Un algorithme remis en cause

« L'intégration du Dual Elliptic Curve Deterministic Random Bit Generator dans le logiciel de RSA a également permis à la NSA de convaincre le National Institute for Standards and Technology (NIST) et de pousser l'institut à valider la méthode pour générer des nombres aléatoires dans les logiciels de cryptage », fait encore remarquer Reuters. Mais l'efficacité du Dual EC DRBG a été mise en cause même après l'annonce publique du contrat BSafe passé en 2006 avec l'agence, et les critiques contre ce choix technologique ont perduré pendant des années. Dans un article intitulé « Cryptoanalyse du Dual Elliptic Curve Deterministic Random Bit Generator », publié en mai 2006 par l'Université de technologie d'Eindhoven, les auteurs Berry Schoenmakers et Andrey Sidorenko écrivaient que « nos travaux expérimentaux et empiriques montrent que le Dual EC DRBG n'est pas fiable ».

En septembre dernier, après la publication d'articles faisant état des pressions de la NSA pour affaiblir les normes de sécurité, le NIST a publié un avis recommandant de ne pas utiliser le Dual EC DRBG, et RSA lui a emboîté le pas. « Suite à la décision du NIST qui recommande fortement de ne pas utiliser l'algorithme de chiffrement connu sous le nom de Dual EC DRBG, RSA a estimé qu'il convenait d'émettre un avis consultatif à tous ses clients BSafe et Data Protection Manager. La société leur recommande d'opter pour un autre générateur cryptographique de nombres pseudo-aléatoires (PRNG) intégrés dans la boîte à outils BSafe », a déclaré RSA dans son avis.

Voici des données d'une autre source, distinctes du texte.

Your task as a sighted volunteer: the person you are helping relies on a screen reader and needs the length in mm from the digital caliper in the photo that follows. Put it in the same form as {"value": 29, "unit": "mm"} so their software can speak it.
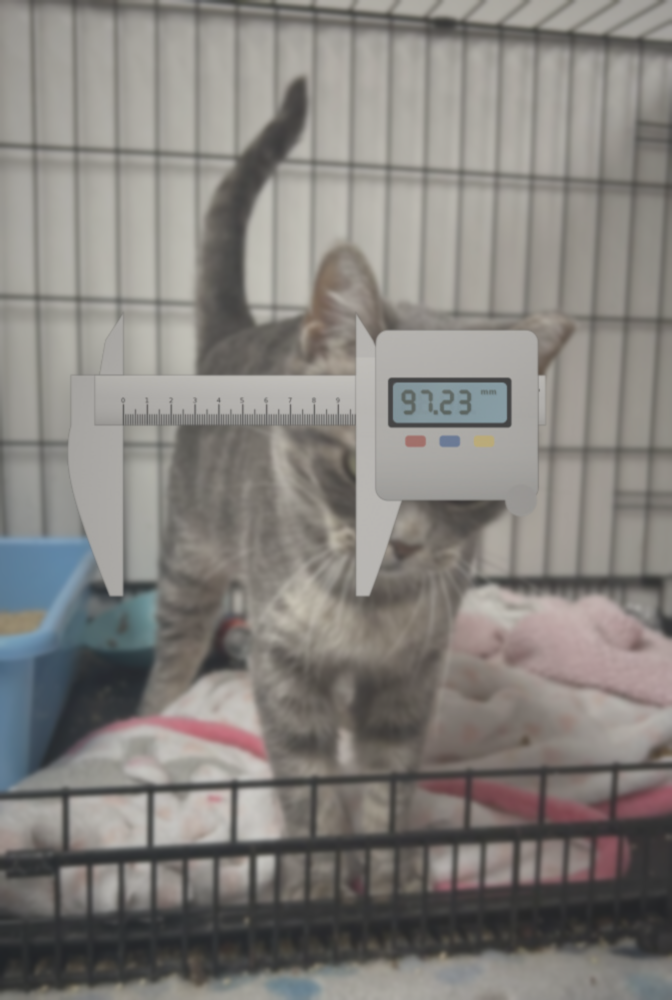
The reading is {"value": 97.23, "unit": "mm"}
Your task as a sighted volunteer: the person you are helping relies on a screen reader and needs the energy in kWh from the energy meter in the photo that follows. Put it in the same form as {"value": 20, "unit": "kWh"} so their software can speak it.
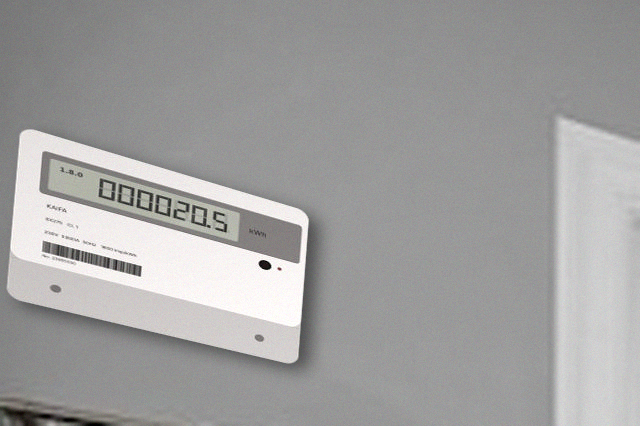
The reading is {"value": 20.5, "unit": "kWh"}
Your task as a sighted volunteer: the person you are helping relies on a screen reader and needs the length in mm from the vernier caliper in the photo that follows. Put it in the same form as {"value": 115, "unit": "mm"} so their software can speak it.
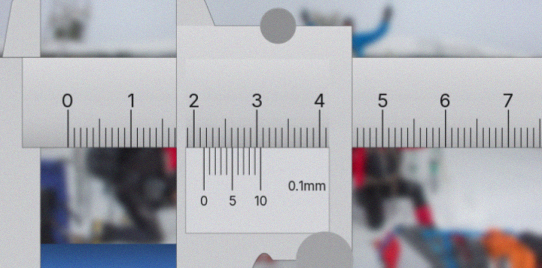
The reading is {"value": 21.6, "unit": "mm"}
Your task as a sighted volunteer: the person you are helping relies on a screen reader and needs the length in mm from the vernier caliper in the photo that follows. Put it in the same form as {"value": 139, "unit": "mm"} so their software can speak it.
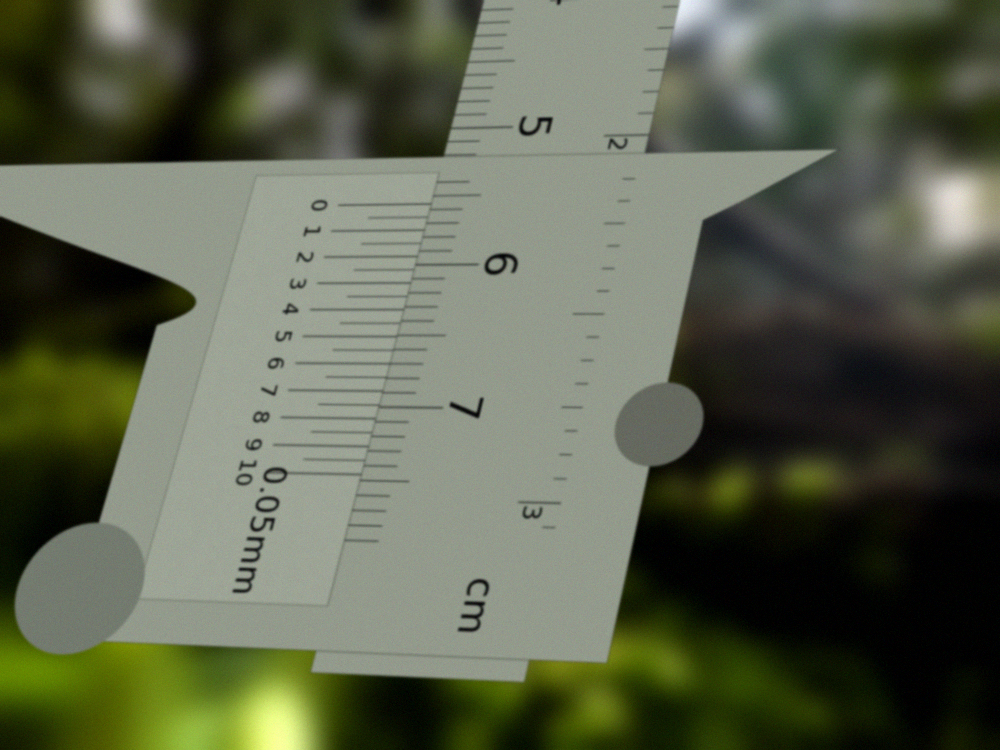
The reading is {"value": 55.6, "unit": "mm"}
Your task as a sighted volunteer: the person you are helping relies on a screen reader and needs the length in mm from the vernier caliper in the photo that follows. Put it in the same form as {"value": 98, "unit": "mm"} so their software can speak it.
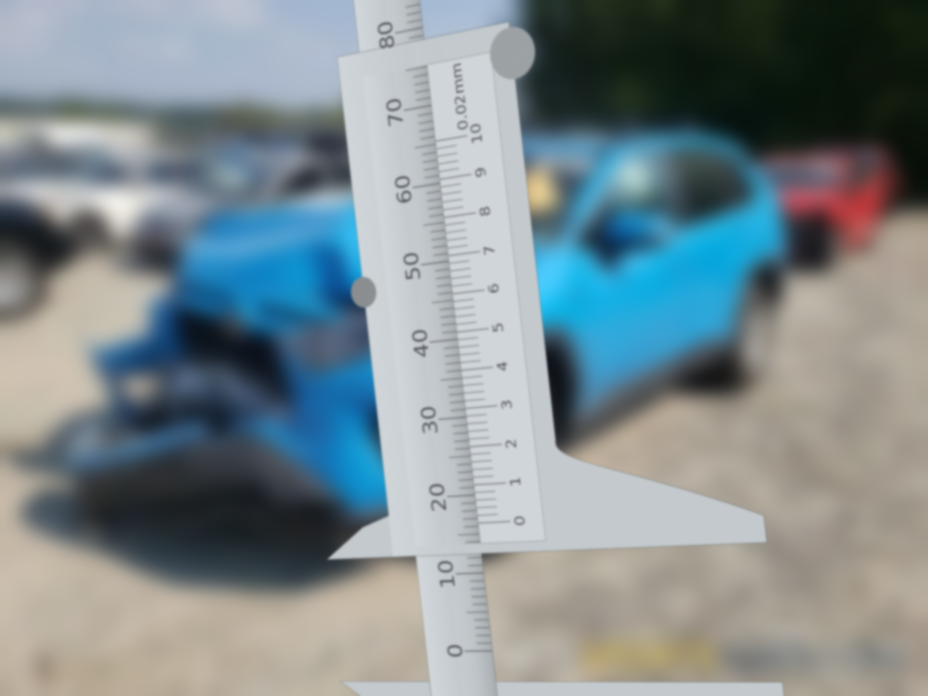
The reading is {"value": 16.4, "unit": "mm"}
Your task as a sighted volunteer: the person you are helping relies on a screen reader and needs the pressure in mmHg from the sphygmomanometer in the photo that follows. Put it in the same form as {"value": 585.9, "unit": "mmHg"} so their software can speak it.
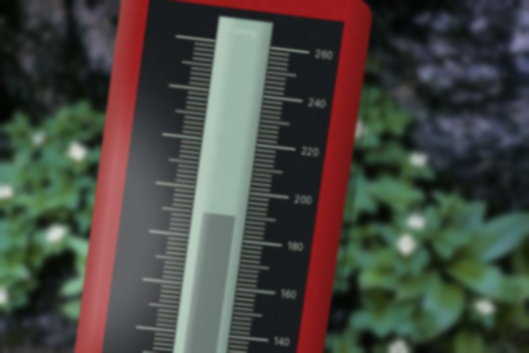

Dans un courriel publié par Ars Technica, Sam Curry, le CTO de RSA, a publiquement défendu et expliqué pourquoi l'entreprise de sécurité avait opté pour le Dual EC DRBG. Mais des experts en chiffrement qui ont passé au crible ses arguments les ont jugé peu crédibles. Sam Curry a déclaré entre autres que « la norme Dual EC DRBG avait été validée et acceptée publiquement ». Sauf que « tous ceux qui se sont penchés sur la norme ont dit la même chose : cette norme a des trous. Il faut la fuir ! » a déclaré Matt Green, cryptographe et professeur-chercheur à l'Université Johns Hopkins, qui a examiné point par point les arguments de Sam Curry.